MTIL: Encoding Full History with Mamba for Temporal Imitation Learning
Yulin Zhou, Yuankai Lin, Fanzhe Peng, Jiahui Chen, Kaiji Huang, Hua Yang, Zhouping Yin
TL;DR
Imitation learning for long-horizon tasks is hampered by the Markov assumption and the quadratic cost of attention-based architectures when processing full observation histories. MTIL leverages the Mamba-2 State Space Model to compress the entire observation sequence into a recurrent state $h_t$ and conditions the policy on $(o_t,h_t)$ to predict a chunk of actions $\hat{a}_{t:t+K-1}$. The authors provide a theoretical framing of MTIL as learning an implicit dynamical system, a history-driven world model, and validate it across ACT, LIBERO, Robomimic, and real-world dual-arm tasks, where MTIL significantly outperforms SOTA baselines. The results demonstrate that full temporal context is essential for disambiguating perceptual ambiguities and that the proposed architecture yields computationally feasible long-horizon imitation on high-dimensional observations.
Abstract
Standard imitation learning (IL) methods have achieved considerable success in robotics, yet often rely on the Markov assumption, which falters in long-horizon tasks where history is crucial for resolving perceptual ambiguity.

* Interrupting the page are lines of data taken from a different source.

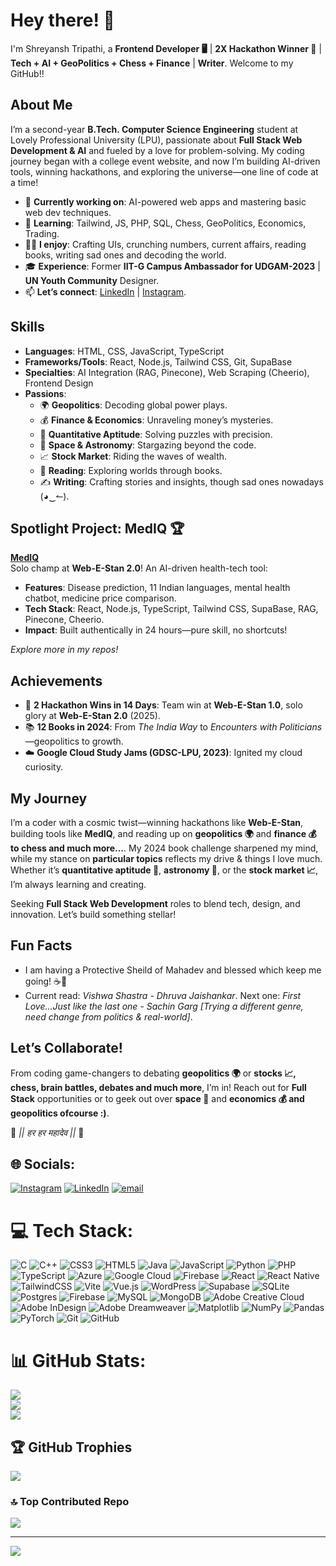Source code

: # Hey there! 👋  
I'm Shreyansh Tripathi, a **Frontend Developer 🖥️** | **2X Hackathon Winner 🏅** | **Tech + AI + GeoPolitics + Chess + Finance** | **Writer**. Welcome to my GitHub!!  

## About Me  
I’m a second-year **B.Tech. Computer Science Engineering** student at Lovely Professional University (LPU), passionate about **Full Stack Web Development & AI** and fueled by a love for problem-solving. My coding journey began with a college event website, and now I’m building AI-driven tools, winning hackathons, and exploring the universe—one line of code at a time!  

- 🔭 **Currently working on**: AI-powered web apps and mastering basic web dev techniques.  
- 🌱 **Learning**: Tailwind, JS, PHP, SQL, Chess, GeoPolitics, Economics, Trading.  
- 👨‍💻 **I enjoy**: Crafting UIs, crunching numbers, current affairs, reading books, writing sad ones and decoding the world.  
- 🎓 **Experience**: Former **IIT-G Campus Ambassador for UDGAM-2023** | **UN Youth Community** Designer.  
- 📫 **Let’s connect**: [LinkedIn](https://www.linkedin.com/in/shreyanshtripathi) | [Instagram](https://www.instagram.com/shreyansh.py/).  

## Skills  
- **Languages**: HTML, CSS, JavaScript, TypeScript  
- **Frameworks/Tools**: React, Node.js, Tailwind CSS, Git, SupaBase  
- **Specialties**: AI Integration (RAG, Pinecone), Web Scraping (Cheerio), Frontend Design  
- **Passions**:  
  - 🌍 **Geopolitics**: Decoding global power plays.  
  - 💰 **Finance & Economics**: Unraveling money’s mysteries.  
  - 🧮 **Quantitative Aptitude**: Solving puzzles with precision.  
  - 🌌 **Space & Astronomy**: Stargazing beyond the code.  
  - 📈 **Stock Market**: Riding the waves of wealth.
  - 📖 **Reading**: Exploring worlds through books.
  - ✍️ **Writing**: Crafting stories and insights, though sad ones nowadays (◕‿↼).  

## Spotlight Project: MedIQ 🏆  
**[MedIQ](https://github.com/shreyanshtripath-01/mediq)**  
Solo champ at **Web-E-Stan 2.0**! An AI-driven health-tech tool:  
- **Features**: Disease prediction, 11 Indian languages, mental health chatbot, medicine price comparison.  
- **Tech Stack**: React, Node.js, TypeScript, Tailwind CSS, SupaBase, RAG, Pinecone, Cheerio.  
- **Impact**: Built authentically in 24 hours—pure skill, no shortcuts!  

*Explore more in my repos!*  

## Achievements  
- 🏅 **2 Hackathon Wins in 14 Days**: Team win at **Web-E-Stan 1.0**, solo glory at **Web-E-Stan 2.0** (2025).  
- 📚 **12 Books in 2024**: From *The India Way* to *Encounters with Politicians*—geopolitics to growth.  
- ☁️ **Google Cloud Study Jams (GDSC-LPU, 2023)**: Ignited my cloud curiosity.  

## My Journey  
I’m a coder with a cosmic twist—winning hackathons like **Web-E-Stan**, building tools like **MedIQ**, and reading up on **geopolitics 🌍** and **finance 💰 to chess and much more...**. 
My 2024 book challenge sharpened my mind, while my stance on **particular topics** reflects my drive & things I love much. 
Whether it’s **quantitative aptitude 🧮**, **astronomy 🌌**, or the **stock market 📈**, I’m always learning and creating.  

Seeking **Full Stack Web Development** roles to blend tech, design, and innovation. Let’s build something stellar!   

## Fun Facts  
- I am having a Protective Sheild of Mahadev and blessed which keep me going! ☕🙏  
- Current read: *Vishwa Shastra - Dhruva Jaishankar*. Next one: *First Love...Just like the last one - Sachin Garg [Trying a different genre, need change from politics & real-world]*.  

## Let’s Collaborate!  
From coding game-changers to debating **geopolitics 🌍** or **stocks 📈, chess, brain battles, debates and much more**, I’m in! 
Reach out for **Full Stack** opportunities or to geek out over **space 🌌** and **economics 💰 and geopolitics ofcourse :)**.  

🌼 *|| हर हर महादेव ||* 🌼

## 🌐 Socials:
[![Instagram](https://img.shields.io/badge/Instagram-%23E4405F.svg?logo=Instagram&logoColor=white)](https://instagram.com/shreyansh.py) [![LinkedIn](https://img.shields.io/badge/LinkedIn-%230077B5.svg?logo=linkedin&logoColor=white)](https://linkedin.com/in/shreyanshtripathi) [![email](https://img.shields.io/badge/Email-D14836?logo=gmail&logoColor=white)](mailto:14shreyansh2006@gmail.com) 

# 💻 Tech Stack:
![C](https://img.shields.io/badge/c-%2300599C.svg?style=flat&logo=c&logoColor=white) ![C++](https://img.shields.io/badge/c++-%2300599C.svg?style=flat&logo=c%2B%2B&logoColor=white) ![CSS3](https://img.shields.io/badge/css3-%231572B6.svg?style=flat&logo=css3&logoColor=white) ![HTML5](https://img.shields.io/badge/html5-%23E34F26.svg?style=flat&logo=html5&logoColor=white) ![Java](https://img.shields.io/badge/java-%23ED8B00.svg?style=flat&logo=openjdk&logoColor=white) ![JavaScript](https://img.shields.io/badge/javascript-%23323330.svg?style=flat&logo=javascript&logoColor=%23F7DF1E) ![Python](https://img.shields.io/badge/python-3670A0?style=flat&logo=python&logoColor=ffdd54) ![PHP](https://img.shields.io/badge/php-%23777BB4.svg?style=flat&logo=php&logoColor=white) ![TypeScript](https://img.shields.io/badge/typescript-%23007ACC.svg?style=flat&logo=typescript&logoColor=white) ![Azure](https://img.shields.io/badge/azure-%230072C6.svg?style=flat&logo=microsoftazure&logoColor=white) ![Google Cloud](https://img.shields.io/badge/GoogleCloud-%234285F4.svg?style=flat&logo=google-cloud&logoColor=white) ![Firebase](https://img.shields.io/badge/firebase-%23039BE5.svg?style=flat&logo=firebase) ![React](https://img.shields.io/badge/react-%2320232a.svg?style=flat&logo=react&logoColor=%2361DAFB) ![React Native](https://img.shields.io/badge/react_native-%2320232a.svg?style=flat&logo=react&logoColor=%2361DAFB) ![TailwindCSS](https://img.shields.io/badge/tailwindcss-%2338B2AC.svg?style=flat&logo=tailwind-css&logoColor=white) ![Vite](https://img.shields.io/badge/vite-%23646CFF.svg?style=flat&logo=vite&logoColor=white) ![Vue.js](https://img.shields.io/badge/vue.js-%2335495e.svg?style=flat&logo=vuedotjs&logoColor=%234FC08D) ![WordPress](https://img.shields.io/badge/WordPress-%23117AC9.svg?style=flat&logo=WordPress&logoColor=white) ![Supabase](https://img.shields.io/badge/Supabase-3ECF8E?style=flat&logo=supabase&logoColor=white) ![SQLite](https://img.shields.io/badge/sqlite-%2307405e.svg?style=flat&logo=sqlite&logoColor=white) ![Postgres](https://img.shields.io/badge/postgres-%23316192.svg?style=flat&logo=postgresql&logoColor=white) ![Firebase](https://img.shields.io/badge/firebase-a08021?style=flat&logo=firebase&logoColor=ffcd34) ![MySQL](https://img.shields.io/badge/mysql-4479A1.svg?style=flat&logo=mysql&logoColor=white) ![MongoDB](https://img.shields.io/badge/MongoDB-%234ea94b.svg?style=flat&logo=mongodb&logoColor=white) ![Adobe Creative Cloud](https://img.shields.io/badge/Adobe%20Creative%20Cloud-DA1F26.svg?style=flat&logo=Adobe%20Creative%20Cloud&logoColor=white) ![Adobe InDesign](https://img.shields.io/badge/Adobe%20InDesign-49021F?style=flat&logo=adobeindesign&logoColor=FF3366) ![Adobe Dreamweaver](https://img.shields.io/badge/Adobe%20Dreamweaver-FF61F6.svg?style=flat&logo=Adobe%20Dreamweaver&logoColor=white) ![Matplotlib](https://img.shields.io/badge/Matplotlib-%23ffffff.svg?style=flat&logo=Matplotlib&logoColor=black) ![NumPy](https://img.shields.io/badge/numpy-%23013243.svg?style=flat&logo=numpy&logoColor=white) ![Pandas](https://img.shields.io/badge/pandas-%23150458.svg?style=flat&logo=pandas&logoColor=white) ![PyTorch](https://img.shields.io/badge/PyTorch-%23EE4C2C.svg?style=flat&logo=PyTorch&logoColor=white) ![Git](https://img.shields.io/badge/git-%23F05033.svg?style=flat&logo=git&logoColor=white) ![GitHub](https://img.shields.io/badge/github-%23121011.svg?style=flat&logo=github&logoColor=white)
# 📊 GitHub Stats:
![](https://github-readme-stats.vercel.app/api?username=shreyanshtripathi-01&theme=gruvbox&hide_border=false&include_all_commits=true&count_private=true)<br/>
![](https://nirzak-streak-stats.vercel.app/?user=shreyanshtripathi-01&theme=gruvbox&hide_border=false)<br/>
![](https://github-readme-stats.vercel.app/api/top-langs/?username=shreyanshtripathi-01&theme=gruvbox&hide_border=false&include_all_commits=true&count_private=true&layout=compact)

## 🏆 GitHub Trophies
![](https://github-profile-trophy.vercel.app/?username=shreyanshtripathi-01&theme=gruvbox&no-frame=false&no-bg=false&margin-w=4)

### 🔝 Top Contributed Repo
![](https://github-contributor-stats.vercel.app/api?username=shreyanshtripathi-01&limit=5&theme=gruvbox&combine_all_yearly_contributions=true)

---
[![](https://visitcount.itsvg.in/api?id=shreyanshtripathi-01&icon=0&color=0)](https://visitcount.itsvg.in)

This limitation stems not only from a conceptual gap but also from a fundamental computational barrier: prevailing architectures like Transformers are often constrained by quadratic complexity, rendering the processing of long, high-dimensional observation sequences infeasible. To overcome this dual challenge, we introduce Mamba Temporal Imitation Learning (MTIL). Our approach represents a new paradigm for robotic learning, which we frame as a practical synthesis of World Model and Dynamical System concepts. By leveraging the linear-time recurrent dynamics of State Space Models (SSMs), MTIL learns an implicit, action-oriented world model that efficiently encodes the entire trajectory history into a compressed, evolving state. This allows the policy to be conditioned on a comprehensive temporal context, transcending the confines of Markovian approaches. Through extensive experiments on simulated benchmarks (ACT, Robomimic, LIBERO) and on challenging real-world tasks, MTIL demonstrates superior performance against SOTA methods like ACT and Diffusion Policy, particularly in resolving long-term temporal ambiguities. Our findings not only affirm the necessity of full temporal context but also validate MTIL as a powerful and a computationally feasible approach for learning long-horizon, non-Markovian behaviors from high-dimensional observations.